- Thread starter Steve_t
- Start date
- Tags logistic regression

Checking for multicollinearity of independent variables is necessary in linear regression since multicollinearity increases the standard error, which in turn affects t-stats and p-values. But in logistic regression, p-values are based on Khi2, therefore multicollinearity has no effect on the p-value (this is at least my understanding, am I wrong?).

If so: Question 1 - Why check for multicollinearity in logistic regression?

It is usually considered one of the things you are supposed to do in logistic.

Next, Question 2 - If checking for multicollinearity is necessary, then should the check be run for continuous as well as for dummy variables, or instead should multicollinearity be checked for continuous variables only?

For continuous and for ordinal categorical variable you would check for MC.

Question 3 - If the check is to be run for dummies as well, then is it OK to calculate such association coefficients as Pearson's Phi, Tschuprow's T and Cramer's V (as the dummies in question are nominal)?

Check for MC by using a linear model and running the VIF and Tolerance statitics. Ordinal categorical variables can be converted to 1,2,3,etc. You can use the linear model since you don't car about the outcomes just the MC tests, all depends what software you are using.

And finally, Question 4 - If calculating association coefficients is OK, can it be considered that there is no serious multicollinearity risk insofar as the coefficient does not exceed 60%? Or is there any alternative rule of thumb on this?

I don't understand this question.

I also think for nominal variables you would check with collinearity with other variables (not necessarily dummies within the same variable being a problem, but you would expect high relation between the dummies).
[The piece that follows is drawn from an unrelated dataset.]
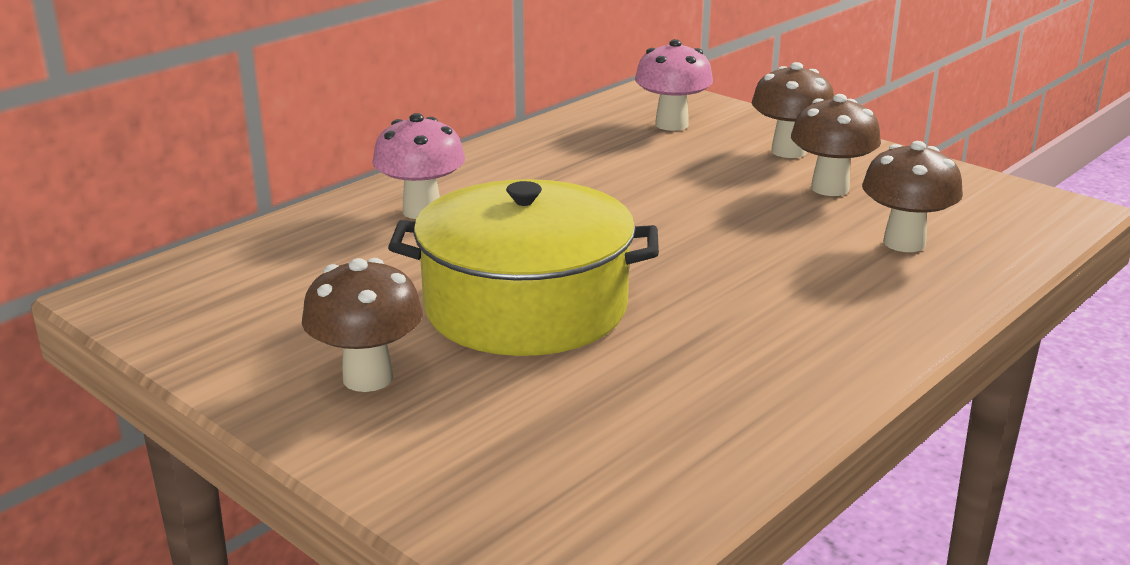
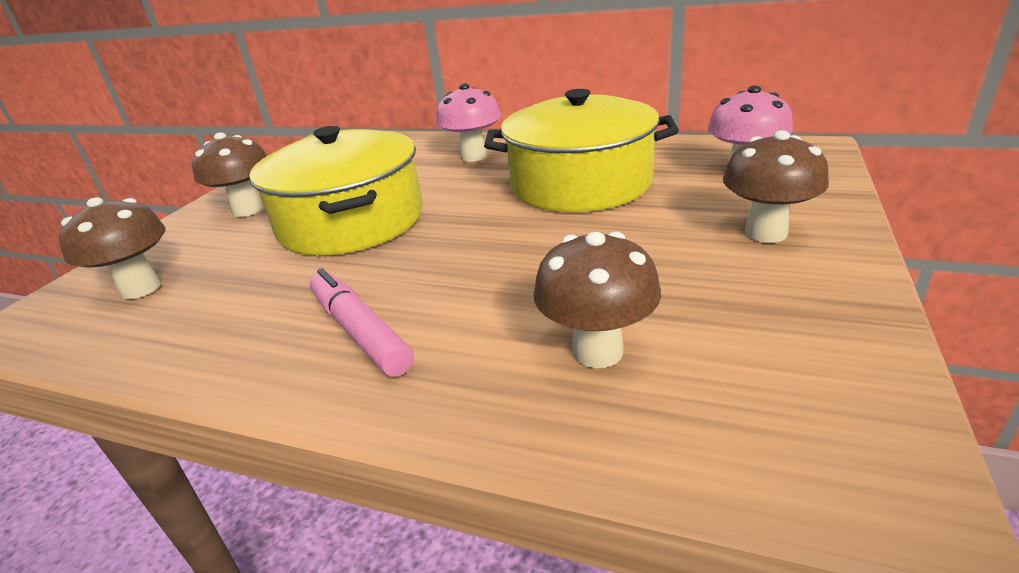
camera: 70 degrees right, 5 degrees up
(597, 181) = (580, 183): none -> yellow pot
(800, 327) = (360, 331): none -> pink marker
(830, 188) = (697, 275): brown mushroom -> brown mushroom (141, 288)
Basically when you have Multicolinearity you can not separate two predictors unique impact on a DV. I think you might be confusing linearity, with Multicolinearity. Logistic regression does not assume linearity for the raw levels of the predictors and response variable. It does assume Multicolinearity is not occurring. All categorical variables will have a linear relationship with the response variable. They might or might not show multicolinarity.